Decreasing prevalence of HPV16 & 18 genotypes in young New Zealand women with biopsy-diagnosed CIN2 (3504)

Peter Sykes 1 2 , Carrie RH Innes 1 , Rachael van der Griend 3 , Peter Fitzgerald 4 , Bryony Simcock 1 2
  1. Obstetrics and Gynaecology, University of Otago, Christchurch, New Zealand
  2. Canterbury District Health Board, Christchurch, New Zealand
  3. Canterbury Health Labs, Christchurch, Canterbury, New Zealand
  4. Southern Community Laboratories, Dunedin, Otago, New Zealand

The PRINCess (CIN2 observational management in women <25 years) trial recruited n=610 women between 2010 – 2016. However, routine partial human papillomavirus (HPV) genotyping only began in 2013. We report on the prevalence of HPV genotypes at initial CIN2 diagnosis for n=296 PRINCess participants between 2013 and 2016. These women (mean age 21.7, range 16–24) had biopsy-diagnosed CIN2 following a referral to colposcopy for an abnormal smear with no previous high grade abnormality.

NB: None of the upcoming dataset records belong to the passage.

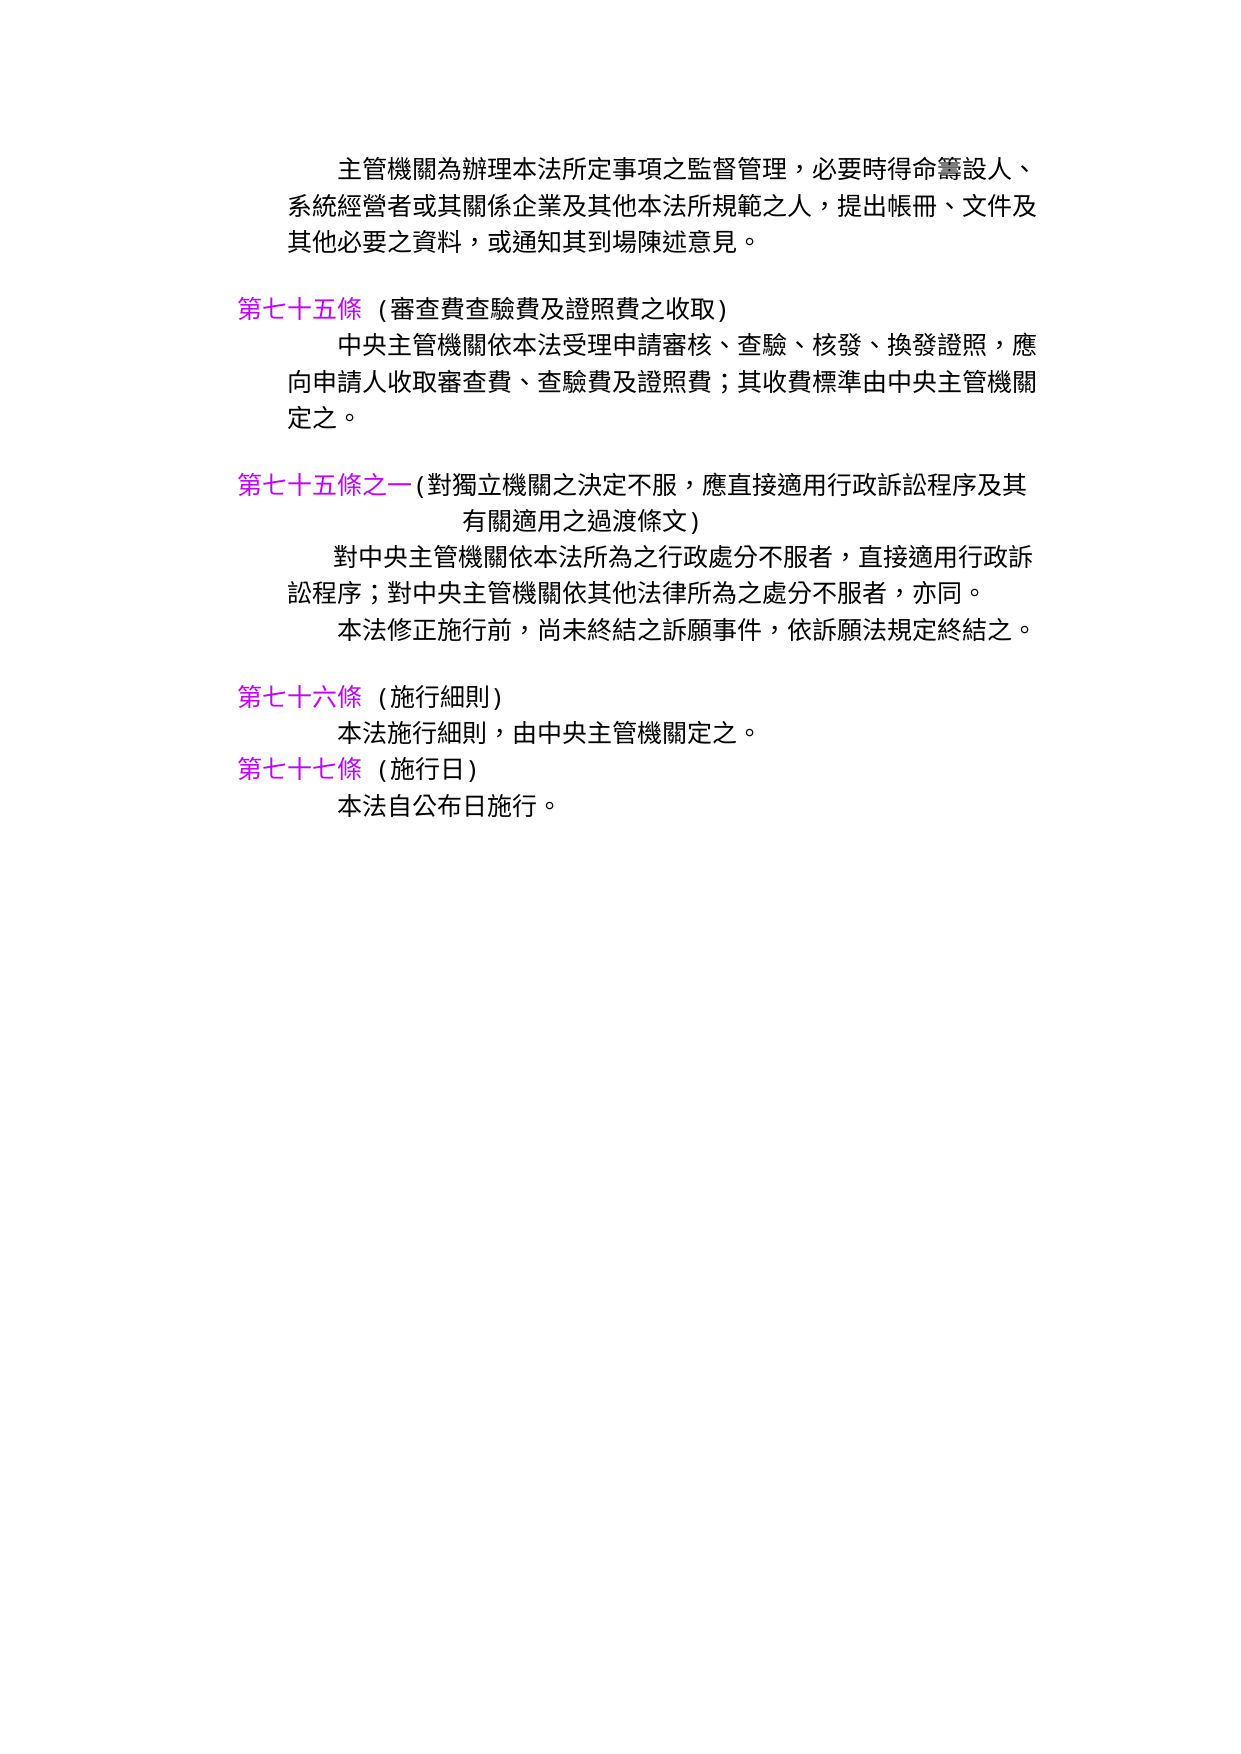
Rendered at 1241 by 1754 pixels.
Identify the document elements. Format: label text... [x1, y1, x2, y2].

table_header [238, 150, 287, 289]
table_header 中央主管機關依本法受理申請審核、查驗、核發、換發證照，應向申請人收取審查費、查驗費及證照費；其收費標準由中央主管機關定之。 [288, 326, 1053, 465]
table_header 主管機關為辦理本法所定事項之監督管理，必要時得命籌設人、系統經營者或其關係企業及其他本法所規範之人，提出帳冊、文件及其他必要之資料，或通知其到場陳述意見。 [288, 150, 1053, 289]
table_header 第七十五條之一(對獨立機關之決定不服，應直接適用行政訴訟程序及其 有關適用之過渡條文) 對中央主管機關依本法所為之行政處分不服者，直接適用行政訴 訟程序；對中央主管機關依其他法律所為之處分不服者，亦同。 本法修正施行前，尚未終結之訴願事件，依訴願法規定終結之。 第七十六條 (施行細則) [238, 465, 1053, 749]
table_header [188, 290, 237, 465]
table_header 第七十五條 (審查費查驗費及證照費之收取) [238, 290, 1053, 465]
table_cell [562, 750, 1053, 822]
table_header [238, 713, 287, 749]
table_header [188, 750, 237, 822]
table_header [188, 465, 237, 749]
table_header 第七十七條 (施行日) [238, 750, 562, 786]
table_header 本法自公布日施行。 [287, 786, 562, 822]
table_header [188, 150, 237, 289]
table_header 本法施行細則，由中央主管機關定之。 [287, 713, 762, 749]
table_header [238, 786, 287, 822]
table_header [238, 326, 287, 465]
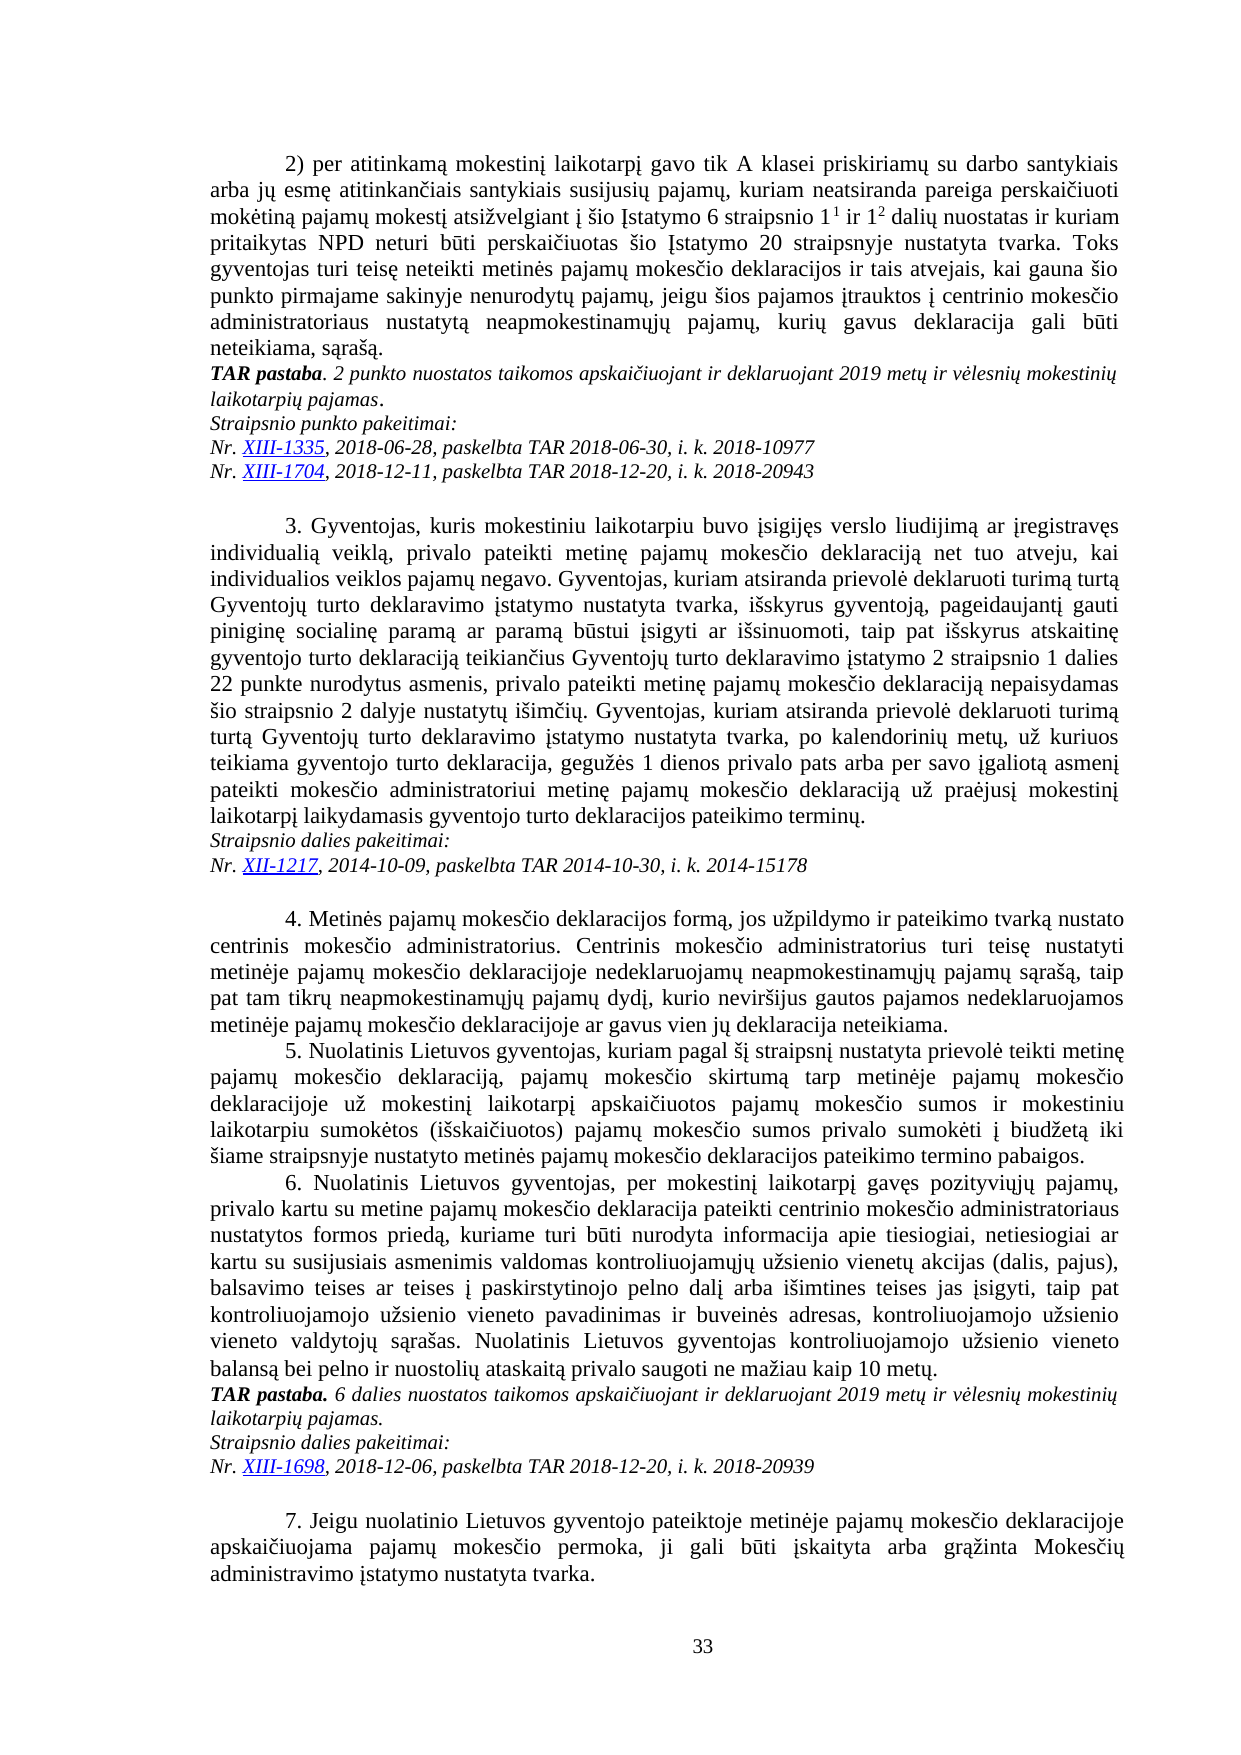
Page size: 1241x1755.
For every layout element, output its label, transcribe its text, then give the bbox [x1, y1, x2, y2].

text Nr. XIII-1704, 2018-12-11, paskelbta TAR 2018-12-20, i. k. 2018-20943 [210, 459, 1120, 483]
text 4. Metinės pajamų mokesčio deklaracijos formą, jos užpildymo ir pateikimo tvarką nustato centrinis mokesčio administratorius. Centrinis mokesčio administratorius turi teisę nustatyti metinėje pajamų mokesčio deklaracijoje nedeklaruojamų neapmokestinamųjų pajamų sąrašą, taip pat tam tikrų neapmokestinamųjų pajamų dydį, kurio neviršijus gautos pajamos nedeklaruojamos metinėje pajamų mokesčio deklaracijoje ar gavus vien jų deklaracija neteikiama. [210, 905, 1126, 1037]
text Straipsnio dalies pakeitimai: [210, 1430, 1120, 1454]
text 5. Nuolatinis Lietuvos gyventojas, kuriam pagal šį straipsnį nustatyta prievolė teikti metinę pajamų mokesčio deklaraciją, pajamų mokesčio skirtumą tarp metinėje pajamų mokesčio deklaracijoje už mokestinį laikotarpį apskaičiuotos pajamų mokesčio sumos ir mokestiniu laikotarpiu sumokėtos (išskaičiuotos) pajamų mokesčio sumos privalo sumokėti į biudžetą iki šiame straipsnyje nustatyto metinės pajamų mokesčio deklaracijos pateikimo termino pabaigos. [210, 1037, 1126, 1169]
text 3. Gyventojas, kuris mokestiniu laikotarpiu buvo įsigijęs verslo liudijimą ar įregistravęs individualią veiklą, privalo pateikti metinę pajamų mokesčio deklaraciją net tuo atveju, kai individualios veiklos pajamų negavo. Gyventojas, kuriam atsiranda prievolė deklaruoti turimą turtą Gyventojų turto deklaravimo įstatymo nustatyta tvarka, išskyrus gyventoją, pageidaujantį gauti piniginę socialinę paramą ar paramą būstui įsigyti ar išsinuomoti, taip pat išskyrus atskaitinę gyventojo turto deklaraciją teikiančius Gyventojų turto deklaravimo įstatymo 2 straipsnio 1 dalies 22 punkte nurodytus asmenis, privalo pateikti metinę pajamų mokesčio deklaraciją nepaisydamas šio straipsnio 2 dalyje nustatytų išimčių. Gyventojas, kuriam atsiranda prievolė deklaruoti turimą turtą Gyventojų turto deklaravimo įstatymo nustatyta tvarka, po kalendorinių metų, už kuriuos teikiama gyventojo turto deklaracija, gegužės 1 dienos privalo pats arba per savo įgaliotą asmenį pateikti mokesčio administratoriui metinę pajamų mokesčio deklaraciją už praėjusį mokestinį laikotarpį laikydamasis gyventojo turto deklaracijos pateikimo terminų. [210, 512, 1120, 828]
text Nr. XIII-1698, 2018-12-06, paskelbta TAR 2018-12-20, i. k. 2018-20939 [210, 1454, 1120, 1478]
text Nr. XIII-1335, 2018-06-28, paskelbta TAR 2018-06-30, i. k. 2018-10977 [210, 435, 1120, 459]
text TAR pastaba. 6 dalies nuostatos taikomos apskaičiuojant ir deklaruojant 2019 metų ir vėlesnių mokestinių laikotarpių pajamas. [210, 1382, 1120, 1430]
text 6. Nuolatinis Lietuvos gyventojas, per mokestinį laikotarpį gavęs pozityviųjų pajamų, privalo kartu su metine pajamų mokesčio deklaracija pateikti centrinio mokesčio administratoriaus nustatytos formos priedą, kuriame turi būti nurodyta informacija apie tiesiogiai, netiesiogiai ar kartu su susijusiais asmenimis valdomas kontroliuojamųjų užsienio vienetų akcijas (dalis, pajus), balsavimo teises ar teises į paskirstytinojo pelno dalį arba išimtines teises jas įsigyti, taip pat kontroliuojamojo užsienio vieneto pavadinimas ir buveinės adresas, kontroliuojamojo užsienio vieneto valdytojų sąrašas. Nuolatinis Lietuvos gyventojas kontroliuojamojo užsienio vieneto balansą bei pelno ir nuostolių ataskaitą privalo saugoti ne mažiau kaip 10 metų. [210, 1169, 1120, 1382]
text TAR pastaba. 2 punkto nuostatos taikomos apskaičiuojant ir deklaruojant 2019 metų ir vėlesnių mokestinių laikotarpių pajamas. [210, 361, 1120, 411]
text Straipsnio dalies pakeitimai: [210, 828, 1120, 852]
text Nr. XII-1217, 2014-10-09, paskelbta TAR 2014-10-30, i. k. 2014-15178 [210, 852, 1120, 877]
text 2) per atitinkamą mokestinį laikotarpį gavo tik A klasei priskiriamų su darbo santykiais arba jų esmę atitinkančiais santykiais susijusių pajamų, kuriam neatsiranda pareiga perskaičiuoti mokėtiną pajamų mokestį atsižvelgiant į šio Įstatymo 6 straipsnio 11 ir 12 dalių nuostatas ir kuriam pritaikytas NPD neturi būti perskaičiuotas šio Įstatymo 20 straipsnyje nustatyta tvarka. Toks gyventojas turi teisę neteikti metinės pajamų mokesčio deklaracijos ir tais atvejais, kai gauna šio punkto pirmajame sakinyje nenurodytų pajamų, jeigu šios pajamos įtrauktos į centrinio mokesčio administratoriaus nustatytą neapmokestinamųjų pajamų, kurių gavus deklaracija gali būti neteikiama, sąrašą. [210, 150, 1120, 361]
text Straipsnio punkto pakeitimai: [210, 411, 1120, 435]
text 7. Jeigu nuolatinio Lietuvos gyventojo pateiktoje metinėje pajamų mokesčio deklaracijoje apskaičiuojama pajamų mokesčio permoka, ji gali būti įskaityta arba grąžinta Mokesčių administravimo įstatymo nustatyta tvarka. [210, 1507, 1126, 1586]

In 2013, 44% of PRINCess women tested positive for HPV type 16 (HPV16) or 18 (HPV18), 51% tested positive for other high risk HPV (HRHPV) genotypes, and HRHPV was not detected in 5%. The proportion of HPV16 or 18 positive CIN2 lesions decreased to 30% and 27%, respectively in 2014 and 2015. In 2016, only 9% of CIN2 lesions were HPV 16 or 18 positive with 89% testing positive for other HRHPV genotypes. While the rate of high grade cervical abnormalities in young NZ women does not appear to have changed greatly between 2013 and 2016, the proportion of HPV16 or 18 positive CIN2 lesions has decreased substantially. We speculate that this reduction in HPV16 and 18 positivity in young women is due to the introduction of the HPV vaccine in NZ in 2009. The impact of the reduction in HPV16 and 18 positivity on the probability of spontaneous regression of these CIN lesions is currently unknown but will be an important outcome measure for PRINCess (and for our proposed CIN3 observational management study).